Scope is the second common problem. A skill that tries to handle data validation, model training, and documentation all at once is hard to invoke correctly and hard to maintain. One skill, one job.
Metaskill: skill-creator
Once you have a few skills in your project, a natural next step is to standardize how new ones get written. The most effective way to do that is with a skill that creates other skills — a skill-creator.
A skill-creator skill contains instructions that tell Claude how to author skill files: what frontmatter fields are required, how the description should be phrased, what level of detail belongs in the prompt body, and any project-specific standards your team follows. Once it exists, you can say “create a skill for validating dataset schemas” and Claude generates a properly structured .md file that matches your conventions.
---
name: skill-creator
description: Create a new Claude Code skill file following project conventions
---
When asked to create a new skill, create a directory in `.claude/skills/` and place a `SKILL.md` file inside it:
Frontmatter:
- `name`: kebab-case, describes the action (e.g. `validate-schema`, `summarize-notebook`)

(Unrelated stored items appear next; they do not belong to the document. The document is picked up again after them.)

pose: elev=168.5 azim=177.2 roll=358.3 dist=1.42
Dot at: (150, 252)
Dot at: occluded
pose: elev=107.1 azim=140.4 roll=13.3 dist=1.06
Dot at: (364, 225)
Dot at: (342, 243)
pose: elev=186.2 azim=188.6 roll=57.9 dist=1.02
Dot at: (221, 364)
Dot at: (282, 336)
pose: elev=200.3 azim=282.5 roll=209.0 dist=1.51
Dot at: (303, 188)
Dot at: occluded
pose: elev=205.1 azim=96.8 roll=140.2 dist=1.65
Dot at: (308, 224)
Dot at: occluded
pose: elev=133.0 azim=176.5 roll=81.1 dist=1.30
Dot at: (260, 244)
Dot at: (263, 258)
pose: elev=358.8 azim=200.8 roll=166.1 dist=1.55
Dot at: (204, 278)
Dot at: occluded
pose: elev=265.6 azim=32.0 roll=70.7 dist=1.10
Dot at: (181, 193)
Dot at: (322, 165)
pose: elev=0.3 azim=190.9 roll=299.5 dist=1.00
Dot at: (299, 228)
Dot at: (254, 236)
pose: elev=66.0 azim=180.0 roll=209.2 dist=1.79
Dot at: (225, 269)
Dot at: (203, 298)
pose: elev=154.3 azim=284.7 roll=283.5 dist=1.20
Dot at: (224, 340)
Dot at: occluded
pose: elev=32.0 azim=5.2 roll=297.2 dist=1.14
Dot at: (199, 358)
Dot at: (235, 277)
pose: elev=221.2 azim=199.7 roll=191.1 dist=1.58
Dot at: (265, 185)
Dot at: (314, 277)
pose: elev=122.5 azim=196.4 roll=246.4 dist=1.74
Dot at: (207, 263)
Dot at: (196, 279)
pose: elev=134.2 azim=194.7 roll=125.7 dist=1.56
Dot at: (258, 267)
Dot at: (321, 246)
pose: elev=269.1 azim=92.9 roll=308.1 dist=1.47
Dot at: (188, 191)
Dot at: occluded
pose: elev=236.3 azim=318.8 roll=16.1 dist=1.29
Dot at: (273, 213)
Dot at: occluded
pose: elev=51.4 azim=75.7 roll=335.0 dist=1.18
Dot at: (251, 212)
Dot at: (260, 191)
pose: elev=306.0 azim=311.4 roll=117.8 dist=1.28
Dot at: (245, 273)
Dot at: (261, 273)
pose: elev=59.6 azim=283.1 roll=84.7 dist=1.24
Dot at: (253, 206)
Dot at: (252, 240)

- `description`: one sentence, starts with a verb, specific enough for automatic activation
Body:
- Numbered steps for multi-part tasks
- Specify output format explicitly if the result needs a consistent structure
- No open-ended instructions — every step should have a clear stopping condition
Save the file and confirm the path. Do not activate the skill until the user reviews it.
Every new skill follows the same format. The collection stays consistent without anyone having to enforce it.